• Cross-Cultural Ingenuity

    Date posted: May 25, 2011 Author: jolanta

     

     

    “We are not just speaking about an idea or archaic element in the collective subconscious of a people, but about the embodiment of our archaic atavism which becomes an active entity, just like a creature itself.”

    Centaur, Almagul Menlibayeva

    “We are not just speaking about an idea or archaic element in the collective subconscious of a people, but about the embodiment of our archaic atavism which becomes an active entity, just like a creature itself.”

     

    Centaur, Almagul Menlibayeva

    Almagul Menlibayeva, Centaur, 2011. Production photograph from Transoxiana Dreams. Lambda print mounted on alu-dibond, Edition of 5, 28 x 42 inches.
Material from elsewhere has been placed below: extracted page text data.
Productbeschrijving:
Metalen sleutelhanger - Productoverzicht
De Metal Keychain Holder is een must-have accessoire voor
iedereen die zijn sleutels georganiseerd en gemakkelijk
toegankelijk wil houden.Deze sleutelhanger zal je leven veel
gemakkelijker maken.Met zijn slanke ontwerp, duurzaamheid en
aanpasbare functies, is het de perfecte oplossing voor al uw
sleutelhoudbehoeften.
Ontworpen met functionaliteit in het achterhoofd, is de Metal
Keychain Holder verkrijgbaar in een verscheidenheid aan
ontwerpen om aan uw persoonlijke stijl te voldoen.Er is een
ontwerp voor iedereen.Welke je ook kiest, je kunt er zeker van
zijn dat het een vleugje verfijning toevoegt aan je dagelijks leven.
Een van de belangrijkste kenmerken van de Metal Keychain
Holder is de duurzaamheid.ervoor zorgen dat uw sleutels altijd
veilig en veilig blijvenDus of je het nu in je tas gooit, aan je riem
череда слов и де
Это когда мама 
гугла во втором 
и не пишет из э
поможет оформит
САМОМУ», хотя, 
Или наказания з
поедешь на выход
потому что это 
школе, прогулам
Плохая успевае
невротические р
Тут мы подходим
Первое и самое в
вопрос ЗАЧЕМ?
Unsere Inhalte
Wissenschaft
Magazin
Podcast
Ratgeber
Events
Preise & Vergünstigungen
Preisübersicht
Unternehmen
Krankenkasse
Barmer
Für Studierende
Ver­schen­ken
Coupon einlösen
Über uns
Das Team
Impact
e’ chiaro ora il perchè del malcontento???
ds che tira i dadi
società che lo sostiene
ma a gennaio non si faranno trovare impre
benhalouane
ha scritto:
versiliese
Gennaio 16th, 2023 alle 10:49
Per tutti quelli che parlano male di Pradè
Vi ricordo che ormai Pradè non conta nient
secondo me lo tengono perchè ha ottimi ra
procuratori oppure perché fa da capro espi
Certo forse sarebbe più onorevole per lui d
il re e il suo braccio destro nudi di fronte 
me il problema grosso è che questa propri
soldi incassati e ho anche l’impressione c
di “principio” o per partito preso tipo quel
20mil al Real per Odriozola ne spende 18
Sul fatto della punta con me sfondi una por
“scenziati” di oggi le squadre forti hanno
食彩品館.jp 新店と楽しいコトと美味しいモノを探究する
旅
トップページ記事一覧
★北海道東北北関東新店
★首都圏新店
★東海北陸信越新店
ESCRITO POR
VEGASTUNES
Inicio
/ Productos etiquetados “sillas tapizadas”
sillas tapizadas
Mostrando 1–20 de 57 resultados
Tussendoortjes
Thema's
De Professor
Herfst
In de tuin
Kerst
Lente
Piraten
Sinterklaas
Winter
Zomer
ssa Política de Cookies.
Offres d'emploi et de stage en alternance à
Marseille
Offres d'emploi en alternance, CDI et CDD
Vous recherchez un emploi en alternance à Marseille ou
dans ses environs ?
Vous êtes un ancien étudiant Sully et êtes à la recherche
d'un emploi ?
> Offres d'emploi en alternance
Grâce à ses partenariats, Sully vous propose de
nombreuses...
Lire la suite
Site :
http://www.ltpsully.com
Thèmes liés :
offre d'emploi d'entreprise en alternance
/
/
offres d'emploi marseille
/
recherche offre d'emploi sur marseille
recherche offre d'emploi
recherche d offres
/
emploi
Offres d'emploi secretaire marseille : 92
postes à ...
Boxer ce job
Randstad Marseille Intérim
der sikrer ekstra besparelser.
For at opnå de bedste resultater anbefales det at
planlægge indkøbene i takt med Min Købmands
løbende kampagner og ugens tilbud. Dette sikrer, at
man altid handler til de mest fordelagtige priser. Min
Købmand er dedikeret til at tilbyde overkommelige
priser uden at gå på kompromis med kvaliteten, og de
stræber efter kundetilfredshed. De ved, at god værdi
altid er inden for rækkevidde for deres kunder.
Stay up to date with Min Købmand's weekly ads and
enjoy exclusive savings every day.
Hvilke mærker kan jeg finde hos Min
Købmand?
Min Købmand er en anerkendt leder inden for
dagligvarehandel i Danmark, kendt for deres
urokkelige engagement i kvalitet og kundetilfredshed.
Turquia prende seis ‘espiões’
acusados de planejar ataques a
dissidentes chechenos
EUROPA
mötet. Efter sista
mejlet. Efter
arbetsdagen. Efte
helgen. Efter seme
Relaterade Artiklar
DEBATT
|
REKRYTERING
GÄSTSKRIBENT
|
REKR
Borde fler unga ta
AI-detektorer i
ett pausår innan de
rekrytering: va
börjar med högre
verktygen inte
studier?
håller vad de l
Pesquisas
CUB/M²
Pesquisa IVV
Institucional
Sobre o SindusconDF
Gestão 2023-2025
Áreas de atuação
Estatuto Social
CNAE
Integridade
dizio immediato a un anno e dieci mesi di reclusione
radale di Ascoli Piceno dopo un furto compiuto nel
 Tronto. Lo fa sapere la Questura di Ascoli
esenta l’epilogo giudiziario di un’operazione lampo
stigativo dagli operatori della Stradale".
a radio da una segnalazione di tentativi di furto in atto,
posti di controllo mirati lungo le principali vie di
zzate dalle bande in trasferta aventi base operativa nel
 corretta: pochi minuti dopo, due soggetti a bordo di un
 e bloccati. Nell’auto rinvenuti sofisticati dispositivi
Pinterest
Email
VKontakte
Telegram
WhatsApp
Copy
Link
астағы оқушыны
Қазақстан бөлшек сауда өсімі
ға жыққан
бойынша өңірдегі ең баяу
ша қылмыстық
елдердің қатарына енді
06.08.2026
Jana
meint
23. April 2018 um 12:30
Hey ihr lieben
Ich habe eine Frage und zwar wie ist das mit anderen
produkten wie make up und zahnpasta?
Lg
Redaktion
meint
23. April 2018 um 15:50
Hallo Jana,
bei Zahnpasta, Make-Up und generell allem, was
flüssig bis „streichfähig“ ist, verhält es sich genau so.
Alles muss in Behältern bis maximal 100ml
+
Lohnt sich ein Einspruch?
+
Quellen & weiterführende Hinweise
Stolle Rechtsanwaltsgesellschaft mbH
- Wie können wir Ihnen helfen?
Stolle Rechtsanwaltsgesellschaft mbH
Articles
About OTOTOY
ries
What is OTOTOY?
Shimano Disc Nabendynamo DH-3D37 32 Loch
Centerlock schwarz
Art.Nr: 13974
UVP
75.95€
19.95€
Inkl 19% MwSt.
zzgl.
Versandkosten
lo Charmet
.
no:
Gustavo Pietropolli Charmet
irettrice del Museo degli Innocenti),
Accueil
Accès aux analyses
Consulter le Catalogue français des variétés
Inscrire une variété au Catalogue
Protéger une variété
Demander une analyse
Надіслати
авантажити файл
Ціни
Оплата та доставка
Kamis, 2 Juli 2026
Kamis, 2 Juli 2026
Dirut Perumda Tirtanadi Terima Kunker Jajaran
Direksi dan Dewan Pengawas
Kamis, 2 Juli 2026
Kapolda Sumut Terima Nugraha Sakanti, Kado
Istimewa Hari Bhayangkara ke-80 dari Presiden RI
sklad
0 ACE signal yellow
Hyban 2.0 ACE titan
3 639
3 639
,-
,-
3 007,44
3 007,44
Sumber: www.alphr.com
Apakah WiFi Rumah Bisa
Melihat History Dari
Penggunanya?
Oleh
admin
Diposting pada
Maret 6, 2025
Courtesy of Priska C. Juschka Fine Art.

    Almagul Menlibayeva

    My educational background is in the Soviet Russian avant-garde school of Futurism, which I combine with a nomadic aesthetic of Post-Soviet, contemporary Kazakhstan—something that I have been exploring in recent years through my video and photographic work.

    I use specific ways of expression in modern and contemporary art as a vehicle to investigate my personal archaic atavism as a certain mystical anthropomorphism. In other words, I explore the nature of a specific Egregore, a shared cultural psychic experience, which manifests itself as a specific thought-form among the people(s) of the ancient, arid and dusty Steppes between the Caspian Sea, Baikonur and Altai in today’s Kazakhstan. In the Russian language, Archaic Atavism is personalized as a being, which points to and creates a different meaning. We are not just speaking about an idea or archaic element in the collective subconscious of a people, but about the embodiment of our archaic atavism which becomes an active entity, just like a creature itself. Our archaic atavism is not just internalized, but also externalized. It is as if he (Archaic Atavism) has been awakened by the Post-Soviet experience of the indigenous Kazakh people, who are becoming their own after 80 years of Soviet domination and cultural genocide. Suddenly he became interested in enculturation and in behavioral modernity. He also began to have entertaining dialogues with the transnational circulation of ideas in contemporary art. For this dialogue, I have chosen the medium of video and photography, and like to work with the notion of memory and reality. My archaic atavism is interested in my video explorations in the Steppes and in Post-Soviet Asia. By editing raw data and combining documentary and staged footage, I become his voice, enabling a cultural eхоdus from long oblivion. My work raises metaphysical questions such as “Who am I?” and “Where shall I go?”; this (psychic) experience and perspective marks my artistic language.